Monday, January 10, 2011

A Weekend Away

     When I made my decision on New Years to start this blog so as to have an outlet for all my emotional insights and questions, my original intention was to have a routine writing session at least every other day. Seeing as the first post was originally written the morning of New Years Day, it has now been not a week, but 9 days since I have last written about the emotions and avenues I've been traveling down in my mind and heart. So now, I'm making the time to go over some of the things I've learned, experienced, and discovered in the past 9 days I haven't written.
     The beginning of the year was much like any other. I spent time cleaning out some of the cobwebs of my mind and heart trying to figure out what I accomplished in 2010. Not only that but as I started sweeping away the cobwebs and dirty that had become so comfortable on the crates of my memories and experienced from 2010, I started trying to figure out what I could do differently. The funny thing is I do this every year. I look at the past year and try to make a difference in the new one. The funny thing about us human beings though is that we seem to only do this about once every year, for most people right around New Years. For others, it might occur on their birthdays each year since it is a stepping stone to a new chapter in their life, or others might have other times of the year that hold significance and make them do the same respectively. However, I have come to believe, that whenever it may be, New Years or otherwise, that we don't go back later in the year and analyze what we've done thus far. With this is mind one of the first things I've decided to do with this blog is make it a priority to go back just as much as I try to move forward. To reward myself for the accomplishments I have made and continue to set new goals along the way.
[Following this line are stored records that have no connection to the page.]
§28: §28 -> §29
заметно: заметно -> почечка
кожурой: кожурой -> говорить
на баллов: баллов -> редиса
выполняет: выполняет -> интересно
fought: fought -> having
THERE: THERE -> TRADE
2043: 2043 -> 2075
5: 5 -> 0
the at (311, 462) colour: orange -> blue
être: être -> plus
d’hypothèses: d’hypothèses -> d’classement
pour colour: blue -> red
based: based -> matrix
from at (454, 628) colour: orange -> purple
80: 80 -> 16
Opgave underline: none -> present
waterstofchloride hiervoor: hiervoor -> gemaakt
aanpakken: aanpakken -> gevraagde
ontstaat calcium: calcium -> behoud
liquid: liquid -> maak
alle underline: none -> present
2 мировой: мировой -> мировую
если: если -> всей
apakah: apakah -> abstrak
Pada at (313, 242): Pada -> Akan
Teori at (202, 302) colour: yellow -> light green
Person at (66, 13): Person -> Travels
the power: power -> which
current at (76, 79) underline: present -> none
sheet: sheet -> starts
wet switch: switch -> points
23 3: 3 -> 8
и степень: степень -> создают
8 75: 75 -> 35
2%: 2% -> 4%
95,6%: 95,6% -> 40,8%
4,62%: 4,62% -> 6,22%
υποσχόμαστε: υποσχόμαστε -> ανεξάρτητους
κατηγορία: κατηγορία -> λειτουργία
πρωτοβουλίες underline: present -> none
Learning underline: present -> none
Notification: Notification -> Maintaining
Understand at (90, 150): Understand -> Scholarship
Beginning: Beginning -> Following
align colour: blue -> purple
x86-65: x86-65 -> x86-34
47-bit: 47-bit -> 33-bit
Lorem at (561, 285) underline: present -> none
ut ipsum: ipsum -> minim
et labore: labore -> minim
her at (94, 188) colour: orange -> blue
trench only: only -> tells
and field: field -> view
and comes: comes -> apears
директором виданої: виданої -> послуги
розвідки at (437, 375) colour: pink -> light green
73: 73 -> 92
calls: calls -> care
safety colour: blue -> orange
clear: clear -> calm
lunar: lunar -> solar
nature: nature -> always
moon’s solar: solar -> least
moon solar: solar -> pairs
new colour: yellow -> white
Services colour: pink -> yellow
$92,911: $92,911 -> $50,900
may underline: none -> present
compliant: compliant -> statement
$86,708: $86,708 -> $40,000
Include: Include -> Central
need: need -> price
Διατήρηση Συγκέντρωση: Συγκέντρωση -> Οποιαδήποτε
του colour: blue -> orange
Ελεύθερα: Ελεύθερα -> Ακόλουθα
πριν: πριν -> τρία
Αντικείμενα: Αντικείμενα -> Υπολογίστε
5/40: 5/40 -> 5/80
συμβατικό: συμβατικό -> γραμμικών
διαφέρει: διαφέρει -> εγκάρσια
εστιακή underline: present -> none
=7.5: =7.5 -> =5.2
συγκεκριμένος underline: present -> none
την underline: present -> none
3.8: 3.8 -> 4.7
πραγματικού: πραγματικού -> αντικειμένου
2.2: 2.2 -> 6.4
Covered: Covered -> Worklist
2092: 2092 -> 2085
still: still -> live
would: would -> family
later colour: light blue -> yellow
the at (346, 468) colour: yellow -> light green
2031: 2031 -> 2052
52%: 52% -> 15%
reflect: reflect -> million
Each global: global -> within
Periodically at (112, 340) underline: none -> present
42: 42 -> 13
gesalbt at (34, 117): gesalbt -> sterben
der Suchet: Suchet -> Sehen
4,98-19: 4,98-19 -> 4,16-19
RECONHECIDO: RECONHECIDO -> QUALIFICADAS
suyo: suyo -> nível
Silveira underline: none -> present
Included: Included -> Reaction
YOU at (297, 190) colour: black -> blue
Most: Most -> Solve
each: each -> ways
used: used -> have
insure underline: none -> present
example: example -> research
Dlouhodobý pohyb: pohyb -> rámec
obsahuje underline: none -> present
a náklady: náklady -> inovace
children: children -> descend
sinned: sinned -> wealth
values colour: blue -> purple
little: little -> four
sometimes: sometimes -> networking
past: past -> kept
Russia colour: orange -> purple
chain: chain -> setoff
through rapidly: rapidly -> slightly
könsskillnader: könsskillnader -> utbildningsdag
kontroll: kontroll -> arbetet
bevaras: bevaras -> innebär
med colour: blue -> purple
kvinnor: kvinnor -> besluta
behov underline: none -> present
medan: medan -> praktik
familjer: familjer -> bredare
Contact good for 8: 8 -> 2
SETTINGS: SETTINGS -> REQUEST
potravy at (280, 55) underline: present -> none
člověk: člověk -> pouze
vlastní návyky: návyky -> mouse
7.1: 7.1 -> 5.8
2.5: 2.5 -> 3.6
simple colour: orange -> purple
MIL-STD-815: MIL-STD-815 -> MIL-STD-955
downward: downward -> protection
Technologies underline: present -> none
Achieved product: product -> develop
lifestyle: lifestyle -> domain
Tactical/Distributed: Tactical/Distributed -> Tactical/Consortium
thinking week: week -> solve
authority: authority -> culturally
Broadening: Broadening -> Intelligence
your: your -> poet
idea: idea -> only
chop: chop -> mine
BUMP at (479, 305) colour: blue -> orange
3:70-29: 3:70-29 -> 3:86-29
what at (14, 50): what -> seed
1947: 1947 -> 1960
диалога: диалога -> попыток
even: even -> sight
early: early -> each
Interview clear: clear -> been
      On another note, one more realistic than psychological, I really feel like I might have learned something about myself this weekend. One thing that has always been apart of me since I grew up was my church camp. Ever since about the 2nd grade I have gone to Gonzales, Texas for church camp over the summer. However, until about 4 years ago there were no activities available to our church group (Disciples of Christ Coastal Plains Area) for young adults, also known as people older than 18. In recent years however a small group of people worked hard to get something started for young adults like myself who wanted to continue to return to Gonzo as we call it to have spiritual experiences and to keep up with their church camp family. So every January we have one weekend when we all get to return. This past weekend was such.
     I had the best time, I do believe, that I have had there in many years since I first ventured to Gonzo. For the first time I took my boyfriend, Sam, with me in hopes that he would get a change to be close to God and also find some peace for himself in the place that had brought me so much comfort and level-mindedness throughout so many struggles and hard times. Luckily, not only did I feel happy and balanced for the first time in over a year, but I could tell, even though he wouldn't admit it till we left, that Sam was truly relaxed and enjoying himself and the people around him. It was truly uplifting to see him react to my church camp friends as they joked with him and tried to feel him out without pushing his buttons too hard. This only made my weekend better. I had already started feeling better due to the pure peacefulness that exists at Gonzo, but being able to share it with someone who I love made it just that much better.
     Throughout the weekend we were asked to look at how we let our personal light shine in the world, not only by what we say and do to those around us but by the things we say on our facebooks, by the faces we make at others in school or other public places, by the way we talk to those who are less fortunate or in need of advice, and in everything we do down to the smallest gesture or word. It made me think alot about my life and made me wonder if I had ever shown light on those around me. I believe, and hope, that I have but only time will tell. I want to work even harder to let me shine in a positive way and to learn to minimize the negativity and pessimism in my life and how much I put off on others.
     There is so much more I could go into, but I think I'll save it for another day, all I know is that I want to let my light shine the way God intended me to and shine it as brightly and warmly as possible so that those around me can bask in it and pass it on.